**What this exercise asks:**
1 > Answer these questions about the text on cascade deletes:
(a) Which columns make up the UNIQUE constraint on the schemas.book table?
(b) How many views does the question show?
(c) According to the answer, what does the database server do by default if cascading deletes are not specified?
2 > Reproduce word for word the lines of the records from the line containing "Source Extractor 2.28.2" up to and including the line containing "266 81 8 7 - 14000".

* BEGIN Provided passage *

Reputation: 2329
I have two tables like here:
DROP TABLE IF EXISTS schemas.book;
DROP TABLE IF EXISTS schemas.category;
DROP SCHEMA IF EXISTS schemas;
CREATE SCHEMA schemas;
CREATE TABLE schemas.category (
id BIGSERIAL PRIMARY KEY,
name VARCHAR NOT NULL,
UNIQUE(name)
);
CREATE TABLE schemas.book (
id BIGSERIAL PRIMARY KEY,
published DATE NOT NULL,
category_id BIGINT NOT NULL REFERENCES schemas.category
ON DELETE CASCADE
ON UPDATE CASCADE,
author VARCHAR NOT NULL,
name VARCHAR NOT NULL,
UNIQUE(published, author, name),
FOREIGN KEY(category_id) REFERENCES schemas.category (id)
);
So the logic is simple, after user removes all book under category x, x gets removed from cats, i tried method above but doesn't work, after i clean table book, table category still populated, what's wrong?
Upvotes: 98
Views: 230479
Reputation: 10073
A foreign key with a cascade delete means that if a record in the parent table is deleted, then the corresponding records in the child table will automatically be deleted. This is called a cascade delete.
You are saying in a opposite way, this is not that when you delete from child table then records will be deleted from parent table.
ON DELETE CASCADE option is to specify whether you want rows deleted in a child table when corresponding rows are deleted in the parent table. If you do not specify cascading deletes, the default behaviour of the database server prevents you from deleting data in a table if other tables reference it.

* END Provided passage *
* BEGIN Records for processing *

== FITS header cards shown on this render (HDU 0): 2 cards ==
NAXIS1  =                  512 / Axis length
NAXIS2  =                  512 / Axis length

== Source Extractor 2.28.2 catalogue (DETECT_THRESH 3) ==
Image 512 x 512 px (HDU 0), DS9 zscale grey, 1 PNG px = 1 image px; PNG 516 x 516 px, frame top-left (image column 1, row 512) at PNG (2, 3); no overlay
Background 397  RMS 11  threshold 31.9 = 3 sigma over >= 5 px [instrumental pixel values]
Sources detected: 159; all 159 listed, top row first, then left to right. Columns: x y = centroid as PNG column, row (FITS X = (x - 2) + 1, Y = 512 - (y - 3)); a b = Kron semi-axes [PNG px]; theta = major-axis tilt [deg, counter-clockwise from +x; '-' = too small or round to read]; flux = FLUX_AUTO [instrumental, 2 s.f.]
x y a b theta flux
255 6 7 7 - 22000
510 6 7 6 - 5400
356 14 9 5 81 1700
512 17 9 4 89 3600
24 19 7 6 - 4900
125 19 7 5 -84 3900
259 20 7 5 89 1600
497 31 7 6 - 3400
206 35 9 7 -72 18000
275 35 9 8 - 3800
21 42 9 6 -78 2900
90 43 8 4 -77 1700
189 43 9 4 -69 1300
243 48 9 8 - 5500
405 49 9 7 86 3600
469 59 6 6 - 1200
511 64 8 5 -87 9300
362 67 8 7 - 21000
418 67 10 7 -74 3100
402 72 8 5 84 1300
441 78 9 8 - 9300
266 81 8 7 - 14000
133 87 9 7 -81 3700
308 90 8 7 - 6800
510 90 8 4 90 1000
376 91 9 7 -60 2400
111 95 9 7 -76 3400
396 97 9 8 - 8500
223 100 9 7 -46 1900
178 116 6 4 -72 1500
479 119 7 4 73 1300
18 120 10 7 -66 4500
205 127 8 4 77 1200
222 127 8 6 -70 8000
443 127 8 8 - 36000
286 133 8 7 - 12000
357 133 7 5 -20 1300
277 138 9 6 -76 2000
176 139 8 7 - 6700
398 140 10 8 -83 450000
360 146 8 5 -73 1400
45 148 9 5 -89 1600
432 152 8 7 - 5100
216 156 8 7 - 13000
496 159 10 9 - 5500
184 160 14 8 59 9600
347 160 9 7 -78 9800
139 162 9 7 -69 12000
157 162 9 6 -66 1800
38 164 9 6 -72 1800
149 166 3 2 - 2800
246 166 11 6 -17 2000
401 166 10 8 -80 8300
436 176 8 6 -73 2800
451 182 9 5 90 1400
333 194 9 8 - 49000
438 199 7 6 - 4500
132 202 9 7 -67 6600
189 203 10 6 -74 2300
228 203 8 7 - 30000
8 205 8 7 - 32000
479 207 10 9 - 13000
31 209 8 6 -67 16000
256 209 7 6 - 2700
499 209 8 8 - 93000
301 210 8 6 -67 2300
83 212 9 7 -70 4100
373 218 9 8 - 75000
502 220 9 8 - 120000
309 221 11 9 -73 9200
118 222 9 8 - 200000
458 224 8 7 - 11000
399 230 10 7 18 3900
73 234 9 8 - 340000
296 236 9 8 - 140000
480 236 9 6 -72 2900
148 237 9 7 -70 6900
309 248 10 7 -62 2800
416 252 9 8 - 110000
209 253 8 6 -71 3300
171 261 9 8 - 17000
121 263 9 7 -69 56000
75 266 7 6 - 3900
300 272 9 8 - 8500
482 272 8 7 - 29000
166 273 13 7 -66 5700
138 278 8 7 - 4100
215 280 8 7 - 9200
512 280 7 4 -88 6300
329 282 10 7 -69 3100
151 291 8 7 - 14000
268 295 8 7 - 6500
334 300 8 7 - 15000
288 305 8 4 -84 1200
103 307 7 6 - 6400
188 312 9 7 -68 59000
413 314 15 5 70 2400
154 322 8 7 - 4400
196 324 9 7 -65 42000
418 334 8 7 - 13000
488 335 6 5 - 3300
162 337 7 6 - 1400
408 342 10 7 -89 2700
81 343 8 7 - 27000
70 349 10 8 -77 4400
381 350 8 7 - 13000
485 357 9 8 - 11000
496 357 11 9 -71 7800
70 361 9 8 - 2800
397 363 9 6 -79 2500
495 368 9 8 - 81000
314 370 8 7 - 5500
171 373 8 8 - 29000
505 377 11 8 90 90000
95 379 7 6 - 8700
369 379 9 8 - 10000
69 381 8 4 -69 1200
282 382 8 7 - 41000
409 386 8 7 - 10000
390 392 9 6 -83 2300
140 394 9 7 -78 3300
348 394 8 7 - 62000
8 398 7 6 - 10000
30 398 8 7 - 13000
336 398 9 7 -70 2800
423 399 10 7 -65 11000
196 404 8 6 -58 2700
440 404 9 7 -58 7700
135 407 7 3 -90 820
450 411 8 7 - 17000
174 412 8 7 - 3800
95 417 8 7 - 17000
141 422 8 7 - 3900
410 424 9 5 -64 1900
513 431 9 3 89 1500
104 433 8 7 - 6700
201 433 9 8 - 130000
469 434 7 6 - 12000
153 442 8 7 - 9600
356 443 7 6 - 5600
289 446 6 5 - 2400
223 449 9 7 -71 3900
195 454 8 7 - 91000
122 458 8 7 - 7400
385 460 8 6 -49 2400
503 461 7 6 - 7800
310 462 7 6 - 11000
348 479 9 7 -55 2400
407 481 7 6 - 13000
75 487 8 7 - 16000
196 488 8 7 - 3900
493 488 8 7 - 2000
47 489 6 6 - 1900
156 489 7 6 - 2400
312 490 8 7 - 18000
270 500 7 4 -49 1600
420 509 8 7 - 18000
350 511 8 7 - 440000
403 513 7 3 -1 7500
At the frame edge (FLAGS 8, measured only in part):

* END Records for processing *

**Task solutions:**
1 >
(a) published, author and name
(b) 230479
(c) It prevents you from deleting data in a table if other tables reference it.

2 >
== Source Extractor 2.28.2 catalogue (DETECT_THRESH 3) ==
Image 512 x 512 px (HDU 0), DS9 zscale grey, 1 PNG px = 1 image px; PNG 516 x 516 px, frame top-left (image column 1, row 512) at PNG (2, 3); no overlay
Background 397  RMS 11  threshold 31.9 = 3 sigma over >= 5 px [instrumental pixel values]
Sources detected: 159; all 159 listed, top row first, then left to right. Columns: x y = centroid as PNG column, row (FITS X = (x - 2) + 1, Y = 512 - (y - 3)); a b = Kron semi-axes [PNG px]; theta = major-axis tilt [deg, counter-clockwise from +x; '-' = too small or round to read]; flux = FLUX_AUTO [instrumental, 2 s.f.]
x y a b theta flux
255 6 7 7 - 22000
510 6 7 6 - 5400
356 14 9 5 81 1700
512 17 9 4 89 3600
24 19 7 6 - 4900
125 19 7 5 -84 3900
259 20 7 5 89 1600
497 31 7 6 - 3400
206 35 9 7 -72 18000
275 35 9 8 - 3800
21 42 9 6 -78 2900
90 43 8 4 -77 1700
189 43 9 4 -69 1300
243 48 9 8 - 5500
405 49 9 7 86 3600
469 59 6 6 - 1200
511 64 8 5 -87 9300
362 67 8 7 - 21000
418 67 10 7 -74 3100
402 72 8 5 84 1300
441 78 9 8 - 9300
266 81 8 7 - 14000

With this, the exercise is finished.